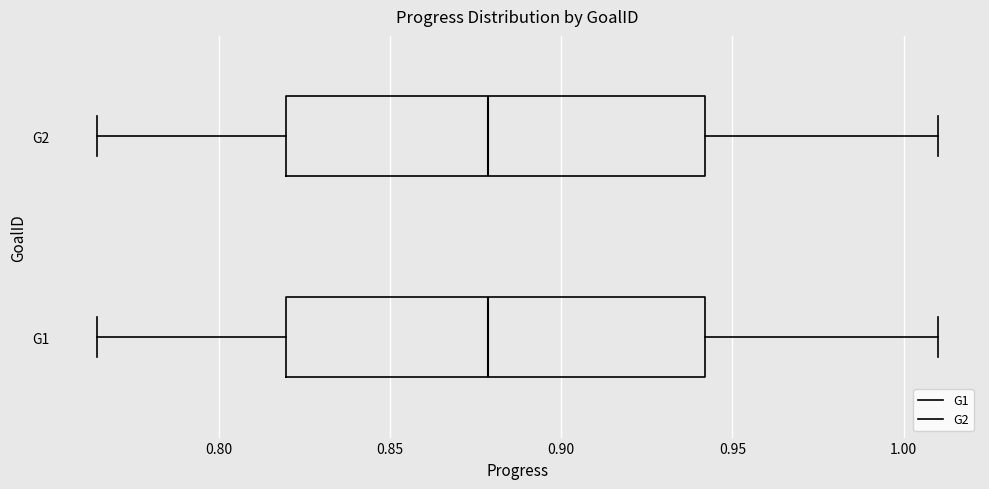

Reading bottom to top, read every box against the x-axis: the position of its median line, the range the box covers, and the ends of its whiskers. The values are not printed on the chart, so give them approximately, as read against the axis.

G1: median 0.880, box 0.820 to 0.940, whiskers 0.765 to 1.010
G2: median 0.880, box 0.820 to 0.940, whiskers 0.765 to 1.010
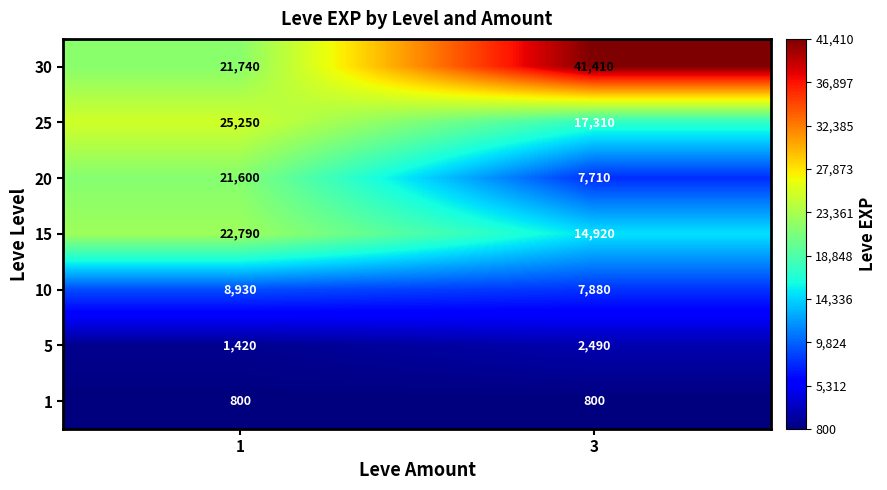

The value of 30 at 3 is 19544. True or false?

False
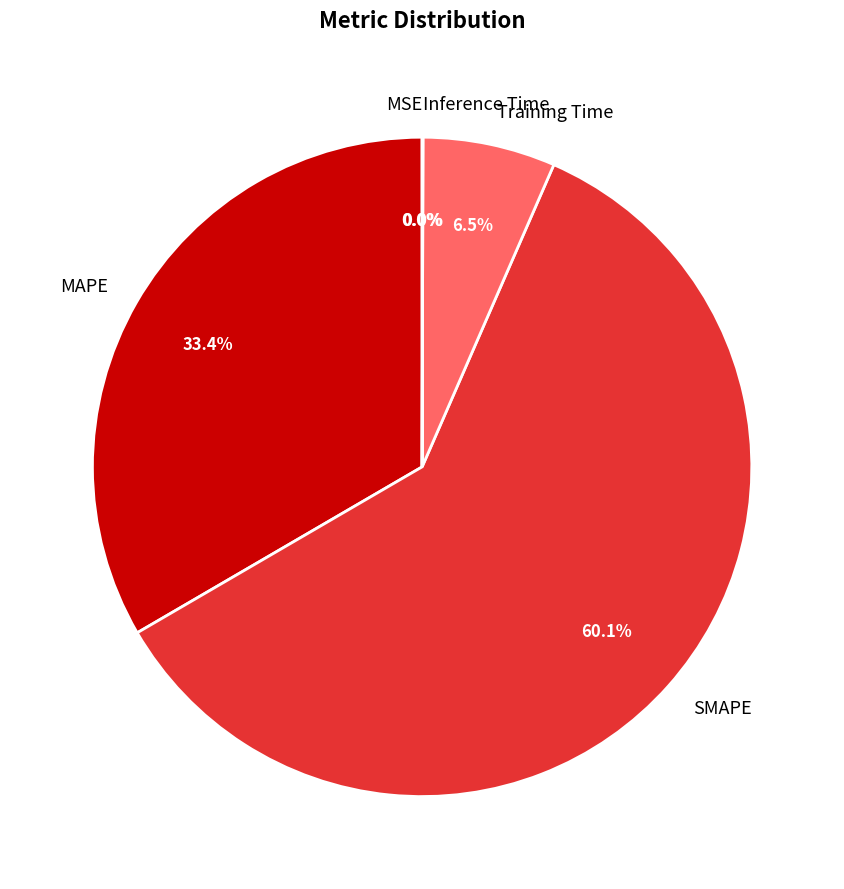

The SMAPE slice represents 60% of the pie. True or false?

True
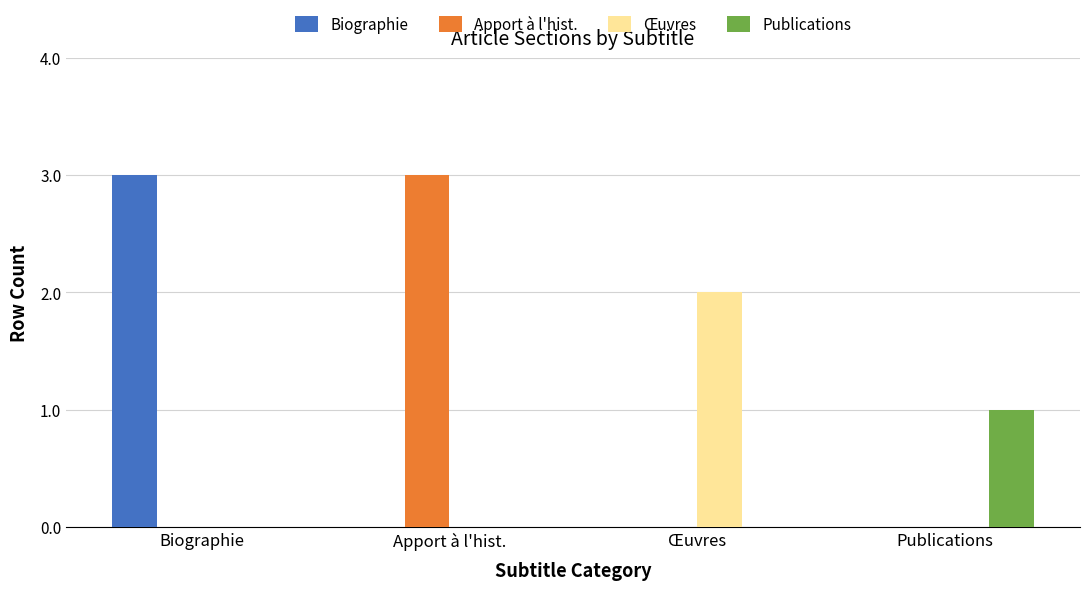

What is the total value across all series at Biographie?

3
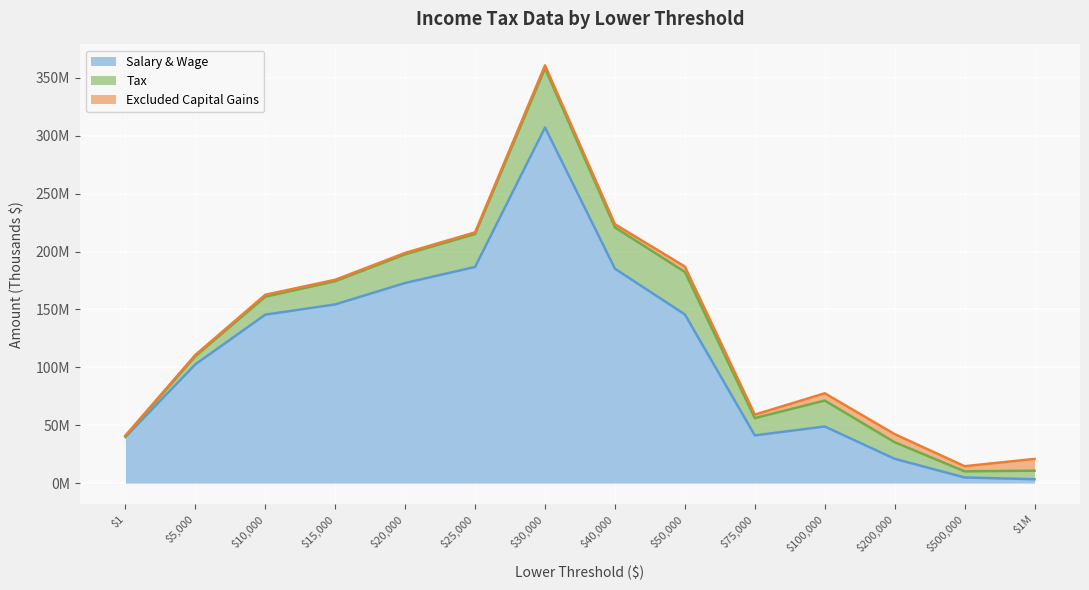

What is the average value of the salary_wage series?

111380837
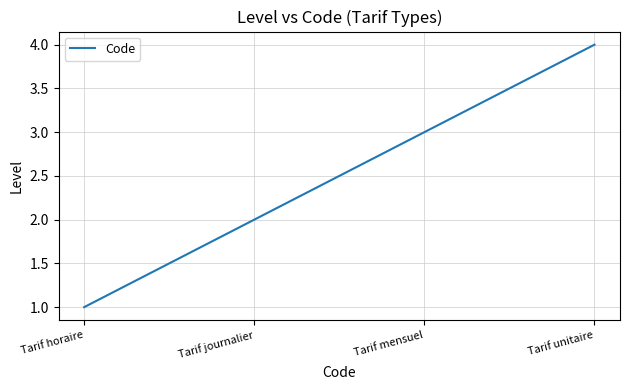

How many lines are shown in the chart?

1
- - -
Lay out every line of the data above as a numbered list, dropping the blank lines and leaving out the pictures.

1. Reading bottom to top, read every box against the x-axis: the position of its median line, the range the box covers, and the ends of its whiskers. The values are not printed on the chart, so give them approximately, as read against the axis.
2. G1: median 0.880, box 0.820 to 0.940, whiskers 0.765 to 1.010
3. G2: median 0.880, box 0.820 to 0.940, whiskers 0.765 to 1.010
4. The value of 30 at 3 is 19544. True or false?
5. False
6. The SMAPE slice represents 60% of the pie. True or false?
7. True
8. What is the total value across all series at Biographie?
9. 3
10. What is the average value of the salary_wage series?
11. 111380837
12. How many lines are shown in the chart?
13. 1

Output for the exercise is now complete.